Cosmo [†] Orbüs

Les Misérables | Les américains jouent à la France

L’affiche résume bien le film.

[Red, the blood of angry men,
black, the dark of ages past !
Red, a world about to dawn,
black, the night that ends at last !]

C’est peu dire qu’en allant voir la dernière réalisation de Tom Hooper au cinéma, lointainement inspirée de l’oeuvre de Victor Hugo, je ne m’attendais à rien de bon. Persuadé que j’étais d’aller perdre deux heures de ma vie plus ou moins volontairement devant un inénarrable navet, je fus surpris de me laisser finalement embarquer dans cette adaptation de la comédie musicale (culte ?) de Broadway.

Les Misérables donc est un film chanté qu’il faut aborder non pas comme adapté de l’oeuvre d’Hugo, mais comme la très américaine reprise du spectacle original. D’une certaine manière, c’est même mieux que d’essayer d’adapter une oeuvre aussi dantesque que la fresque littéraire originale en deux heures et demie. Certains ont essayé et auraient mieux fait de s’abstenir.

L’histoire du film donc, se situe au coeur du XIXème siècle, en France. Alors qu’un roi siège à nouveau sur le trône malgré la révolution, la condition du petit-peuple ne s’améliore pas. Libéré du bagne après dix-neuf ans de travaux forcés, Jean Valjean est de nouveau contraint au vol pour survivre. Il sera dès lors traqué par l’inspecteur Javert et ses hommes, auxquels il cherchera à fuir en rejoignant Paris.

Tout comme le roman : le film tire une bonne partie de son intérêt de sa galerie de personnages. Sur différentes époques et dans différents contextes, chacun représente une facette de l’oeuvre et une partie de son message. Valjean est l’ancien bagnard mélodramatique, Fantine le désespoir incarné des pauvres gens, Javert est l’autorité de la loi faite homme, les Thénardiers jouent les rôles comiques et Marius incarne la révolte et l’espoir de la jeunesse. En alternant les rôles sur la durée et en variant les styles au sein des chansons interprétées, le film couvre un panel d’émotions assez large, dont on regrette quand même l’absence du message engagé d’Hugo.

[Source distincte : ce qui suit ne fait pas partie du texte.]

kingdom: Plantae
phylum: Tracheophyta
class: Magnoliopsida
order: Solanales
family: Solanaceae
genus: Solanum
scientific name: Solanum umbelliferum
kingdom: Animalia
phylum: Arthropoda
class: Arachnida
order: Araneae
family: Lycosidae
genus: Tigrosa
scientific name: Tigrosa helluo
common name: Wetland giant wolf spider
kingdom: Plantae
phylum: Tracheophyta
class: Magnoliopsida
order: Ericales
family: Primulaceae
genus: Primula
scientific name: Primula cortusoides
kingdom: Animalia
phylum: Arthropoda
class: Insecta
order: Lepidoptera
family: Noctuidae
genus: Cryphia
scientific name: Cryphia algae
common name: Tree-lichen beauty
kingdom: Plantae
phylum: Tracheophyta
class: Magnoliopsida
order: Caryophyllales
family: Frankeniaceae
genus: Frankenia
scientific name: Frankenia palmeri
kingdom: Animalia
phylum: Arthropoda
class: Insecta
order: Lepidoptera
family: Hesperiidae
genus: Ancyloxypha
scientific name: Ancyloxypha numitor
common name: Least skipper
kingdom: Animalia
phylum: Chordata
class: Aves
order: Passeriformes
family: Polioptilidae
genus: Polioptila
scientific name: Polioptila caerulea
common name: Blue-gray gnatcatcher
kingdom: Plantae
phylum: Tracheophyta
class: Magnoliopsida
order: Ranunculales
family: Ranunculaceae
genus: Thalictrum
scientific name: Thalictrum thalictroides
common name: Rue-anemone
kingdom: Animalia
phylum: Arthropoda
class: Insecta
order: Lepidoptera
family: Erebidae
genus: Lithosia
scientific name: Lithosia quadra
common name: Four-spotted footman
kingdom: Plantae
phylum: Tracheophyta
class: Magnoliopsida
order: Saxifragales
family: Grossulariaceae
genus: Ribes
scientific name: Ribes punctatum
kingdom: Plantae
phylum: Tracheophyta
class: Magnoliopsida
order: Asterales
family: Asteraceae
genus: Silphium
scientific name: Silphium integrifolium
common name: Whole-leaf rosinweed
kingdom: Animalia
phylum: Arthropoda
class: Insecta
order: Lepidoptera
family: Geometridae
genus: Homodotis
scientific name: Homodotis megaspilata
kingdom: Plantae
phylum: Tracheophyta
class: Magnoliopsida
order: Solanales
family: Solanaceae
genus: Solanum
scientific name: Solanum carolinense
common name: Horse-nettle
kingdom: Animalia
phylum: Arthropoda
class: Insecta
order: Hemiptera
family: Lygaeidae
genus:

Les chansons donc, écrites en 1980 par Herbert Kretzmer en anglais sur des musiques de Claude-Michel Schönberg, sont chantées par les acteurs eux-même. Mieux encore, leurs performances ont été enregistrées directement sur le tournage en prises de son réelles. Ces chansons constituent tout l’intérêt d’un film somme toute très stéréotypé et certains morceaux méritent même qu’on s’y arrête comme I dreamed a dream interprété par Anne Hathaway, et ma favorite Red And Black qui fait d’autant plus sensation qu’elle s’insère dans une scène bien filmée.

« My name is Jean Valjean ! »

Les acteurs chantent bien en général, et sous la direction de Tom Hooper, réussissent à éviter le grotesque, parfois de peu.  Hugh Jackman surjoue un Jean Valjean très américanisé mais malgré tout convenable, Anne Hathaway une Fantine assez convaincante et Eddie Redmayne un Marius charismatique. Russel Crowe ne brille pas par sa voix ni son charisme, et enfin Helena Bonham Carter et Sacha Baron Cohen font quelques apparitions sympathiques sans être révolutionnaires. Il faut avouer que leur registre comique passe plutôt mal entre deux roulages d’yeux exorbités de Hugh Jackman et Russel Crowe en mode drame.

Esthétiquement, le film joue la carte de la grandiloquence à tous les niveaux. Un peu artificielle, la reconstitution de Paris sonne plus comme une scène de théâtre que comme une ville réelle, ce qui ne choque pas outre mesure au vu de l’aspect artificiel de tout le film. Le cadrage et le montage sont plutôt réussis et servent bien le propos, malgré un goût prononcé pour les gros plans. Finalement, l’image du film s’accorde à sa musique, très pompière mais qui se défend bien dans son style.

En fait, Les Misérables, c’est un peu comme un gros hamburger. C’est gras, c’est américain, ça manque pas mal de finesse, mais c’est bon quand même. Alors non, ce film n’est pas une bonne adaptation de Victor Hugo ; c’est un exercice de style qui s’en inspire librement pour faire chanter les acteurs dans un contexte beaucoup plus américain que français. Malgré tout, en le prenant avec un peu de second degré comme une variation sur le thème de l’oeuvre d’Hugo, l’ensemble passe plutôt bien. Grâce à quelques chansons bien chantées, on évite le ridicule de peu. Sans aller jusqu’à le conseiller à d’autres qu’aux amateurs de films chantés, je dois avouer que j’ai été plutôt agréablement surpris lors de ma séance de cinéma. Et ça, c’est suffisamment rare pour être salué.